**À vous:**
Mettez à jour les lignes des données, depuis le début jusqu'à la ligne contenant « left knee: (378, 751, -26) » incluse, en remplaçant « centimetres » par « cm » et sans rien modifier d'autre.

****************

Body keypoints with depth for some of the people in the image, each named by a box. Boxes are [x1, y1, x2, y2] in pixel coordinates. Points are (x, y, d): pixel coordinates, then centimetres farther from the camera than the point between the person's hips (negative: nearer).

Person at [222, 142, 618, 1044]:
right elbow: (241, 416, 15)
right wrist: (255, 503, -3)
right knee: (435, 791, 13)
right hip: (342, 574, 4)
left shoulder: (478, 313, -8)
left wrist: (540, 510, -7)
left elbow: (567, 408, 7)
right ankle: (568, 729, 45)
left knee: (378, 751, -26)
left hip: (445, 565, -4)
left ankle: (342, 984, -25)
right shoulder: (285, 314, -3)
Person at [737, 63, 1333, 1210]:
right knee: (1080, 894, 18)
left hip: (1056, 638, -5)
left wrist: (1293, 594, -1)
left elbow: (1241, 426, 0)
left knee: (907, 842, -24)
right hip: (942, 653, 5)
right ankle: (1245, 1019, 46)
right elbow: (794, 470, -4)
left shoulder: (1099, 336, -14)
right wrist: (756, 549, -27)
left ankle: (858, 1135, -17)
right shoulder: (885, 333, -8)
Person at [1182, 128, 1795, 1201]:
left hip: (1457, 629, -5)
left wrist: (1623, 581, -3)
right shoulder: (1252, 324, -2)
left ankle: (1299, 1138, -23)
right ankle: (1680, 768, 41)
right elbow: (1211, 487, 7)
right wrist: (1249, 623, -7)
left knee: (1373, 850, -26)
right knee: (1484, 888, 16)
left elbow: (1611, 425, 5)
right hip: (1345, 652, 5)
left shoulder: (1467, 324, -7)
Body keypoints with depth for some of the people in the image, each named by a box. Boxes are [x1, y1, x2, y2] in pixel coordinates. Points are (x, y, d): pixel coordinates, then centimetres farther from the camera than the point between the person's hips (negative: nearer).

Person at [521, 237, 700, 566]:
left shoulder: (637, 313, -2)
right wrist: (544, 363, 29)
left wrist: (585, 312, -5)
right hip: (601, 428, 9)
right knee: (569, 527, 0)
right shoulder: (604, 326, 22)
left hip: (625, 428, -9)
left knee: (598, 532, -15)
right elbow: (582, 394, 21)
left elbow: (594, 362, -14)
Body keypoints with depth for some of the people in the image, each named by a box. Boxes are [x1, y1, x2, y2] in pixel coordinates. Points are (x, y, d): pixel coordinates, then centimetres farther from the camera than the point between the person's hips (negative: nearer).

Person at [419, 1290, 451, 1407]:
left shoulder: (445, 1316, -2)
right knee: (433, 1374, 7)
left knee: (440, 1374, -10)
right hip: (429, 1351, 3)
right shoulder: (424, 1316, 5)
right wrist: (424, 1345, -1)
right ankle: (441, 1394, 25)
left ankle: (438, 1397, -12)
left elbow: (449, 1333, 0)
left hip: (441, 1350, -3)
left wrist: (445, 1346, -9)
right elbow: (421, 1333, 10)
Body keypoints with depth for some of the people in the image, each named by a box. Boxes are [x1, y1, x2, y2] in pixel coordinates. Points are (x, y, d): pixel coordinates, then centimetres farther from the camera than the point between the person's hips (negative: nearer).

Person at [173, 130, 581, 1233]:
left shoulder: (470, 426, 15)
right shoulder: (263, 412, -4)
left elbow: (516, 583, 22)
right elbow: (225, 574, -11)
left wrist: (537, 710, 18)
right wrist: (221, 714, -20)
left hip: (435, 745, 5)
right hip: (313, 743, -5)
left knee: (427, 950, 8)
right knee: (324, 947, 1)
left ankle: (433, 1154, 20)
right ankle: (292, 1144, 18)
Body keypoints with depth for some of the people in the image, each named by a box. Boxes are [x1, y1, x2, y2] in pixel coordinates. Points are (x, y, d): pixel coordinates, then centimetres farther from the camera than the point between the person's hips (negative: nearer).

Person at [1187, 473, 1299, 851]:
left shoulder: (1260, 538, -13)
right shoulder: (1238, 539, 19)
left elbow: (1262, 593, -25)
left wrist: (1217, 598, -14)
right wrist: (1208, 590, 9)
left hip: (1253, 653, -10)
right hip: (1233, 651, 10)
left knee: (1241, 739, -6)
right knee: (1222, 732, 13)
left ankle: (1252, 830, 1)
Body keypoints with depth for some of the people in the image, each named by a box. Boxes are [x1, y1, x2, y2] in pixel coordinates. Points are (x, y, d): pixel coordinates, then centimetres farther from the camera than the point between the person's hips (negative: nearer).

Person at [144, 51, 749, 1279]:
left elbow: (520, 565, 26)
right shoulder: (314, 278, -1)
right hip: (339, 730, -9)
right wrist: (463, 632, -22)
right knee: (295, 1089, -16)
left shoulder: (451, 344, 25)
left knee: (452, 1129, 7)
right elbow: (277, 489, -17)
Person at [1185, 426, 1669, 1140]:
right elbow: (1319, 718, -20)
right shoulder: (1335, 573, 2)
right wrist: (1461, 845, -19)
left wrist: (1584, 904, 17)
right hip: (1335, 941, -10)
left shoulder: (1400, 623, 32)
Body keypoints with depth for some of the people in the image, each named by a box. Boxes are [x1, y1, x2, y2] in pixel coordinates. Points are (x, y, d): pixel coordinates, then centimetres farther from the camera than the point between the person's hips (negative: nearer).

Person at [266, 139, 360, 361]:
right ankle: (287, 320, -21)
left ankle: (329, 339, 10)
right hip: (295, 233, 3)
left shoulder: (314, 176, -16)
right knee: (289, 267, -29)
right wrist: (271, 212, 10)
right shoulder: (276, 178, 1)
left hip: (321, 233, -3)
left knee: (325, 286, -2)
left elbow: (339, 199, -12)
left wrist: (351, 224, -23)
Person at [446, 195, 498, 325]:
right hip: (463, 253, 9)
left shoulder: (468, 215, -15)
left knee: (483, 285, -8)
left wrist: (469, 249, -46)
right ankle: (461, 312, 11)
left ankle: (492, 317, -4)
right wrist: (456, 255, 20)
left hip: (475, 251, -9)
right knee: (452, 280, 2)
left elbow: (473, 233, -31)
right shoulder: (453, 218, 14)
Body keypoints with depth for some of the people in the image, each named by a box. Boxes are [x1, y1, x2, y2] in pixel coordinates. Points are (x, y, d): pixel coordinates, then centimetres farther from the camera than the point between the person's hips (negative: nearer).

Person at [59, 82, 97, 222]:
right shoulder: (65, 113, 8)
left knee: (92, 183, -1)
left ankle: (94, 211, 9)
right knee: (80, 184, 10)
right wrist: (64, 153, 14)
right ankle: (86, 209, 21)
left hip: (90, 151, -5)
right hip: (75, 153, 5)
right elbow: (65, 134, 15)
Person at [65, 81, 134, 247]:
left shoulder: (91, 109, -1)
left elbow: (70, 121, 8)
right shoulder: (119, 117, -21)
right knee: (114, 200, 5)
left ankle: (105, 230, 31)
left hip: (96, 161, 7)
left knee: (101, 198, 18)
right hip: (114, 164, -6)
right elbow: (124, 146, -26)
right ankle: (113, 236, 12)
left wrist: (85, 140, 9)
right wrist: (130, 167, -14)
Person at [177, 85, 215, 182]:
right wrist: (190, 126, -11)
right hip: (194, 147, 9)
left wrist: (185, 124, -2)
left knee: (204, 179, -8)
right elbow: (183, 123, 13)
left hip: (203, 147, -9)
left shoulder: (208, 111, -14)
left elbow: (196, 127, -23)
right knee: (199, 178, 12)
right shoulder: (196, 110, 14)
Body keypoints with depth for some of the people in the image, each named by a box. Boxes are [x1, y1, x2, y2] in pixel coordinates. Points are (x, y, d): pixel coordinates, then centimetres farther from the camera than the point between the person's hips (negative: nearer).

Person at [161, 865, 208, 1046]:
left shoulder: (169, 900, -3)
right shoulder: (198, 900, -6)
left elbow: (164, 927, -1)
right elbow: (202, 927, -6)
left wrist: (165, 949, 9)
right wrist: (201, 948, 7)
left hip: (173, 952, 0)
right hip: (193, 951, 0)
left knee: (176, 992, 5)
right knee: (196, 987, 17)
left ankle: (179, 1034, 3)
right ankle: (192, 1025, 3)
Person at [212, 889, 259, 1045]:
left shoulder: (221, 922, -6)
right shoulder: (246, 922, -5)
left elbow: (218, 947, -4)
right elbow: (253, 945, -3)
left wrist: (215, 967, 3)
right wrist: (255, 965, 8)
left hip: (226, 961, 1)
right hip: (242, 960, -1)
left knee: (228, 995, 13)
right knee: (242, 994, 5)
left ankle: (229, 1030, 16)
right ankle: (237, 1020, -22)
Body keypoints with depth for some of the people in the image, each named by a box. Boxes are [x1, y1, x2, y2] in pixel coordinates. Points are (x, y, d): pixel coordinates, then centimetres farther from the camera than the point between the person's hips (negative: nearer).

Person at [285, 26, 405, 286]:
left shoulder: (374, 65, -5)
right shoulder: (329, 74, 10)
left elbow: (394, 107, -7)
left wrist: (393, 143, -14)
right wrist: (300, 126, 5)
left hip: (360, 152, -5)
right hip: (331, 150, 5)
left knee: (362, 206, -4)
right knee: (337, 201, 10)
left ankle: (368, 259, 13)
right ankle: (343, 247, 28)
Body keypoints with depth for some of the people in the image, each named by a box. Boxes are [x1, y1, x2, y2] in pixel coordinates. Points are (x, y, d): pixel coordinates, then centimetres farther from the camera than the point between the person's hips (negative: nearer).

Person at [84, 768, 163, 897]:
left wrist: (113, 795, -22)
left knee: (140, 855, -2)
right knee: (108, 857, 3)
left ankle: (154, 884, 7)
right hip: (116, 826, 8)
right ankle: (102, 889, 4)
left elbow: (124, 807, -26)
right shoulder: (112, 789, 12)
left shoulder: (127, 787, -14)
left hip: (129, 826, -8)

****************

**Corrigé:**
Body keypoints with depth for some of the people in the image, each named by a box. Boxes are [x1, y1, x2, y2] in pixel coordinates. Points are (x, y, d): pixel coordinates, then cm farther from the camera than the point between the person's hips (negative: nearer).

Person at [222, 142, 618, 1044]:
right elbow: (241, 416, 15)
right wrist: (255, 503, -3)
right knee: (435, 791, 13)
right hip: (342, 574, 4)
left shoulder: (478, 313, -8)
left wrist: (540, 510, -7)
left elbow: (567, 408, 7)
right ankle: (568, 729, 45)
left knee: (378, 751, -26)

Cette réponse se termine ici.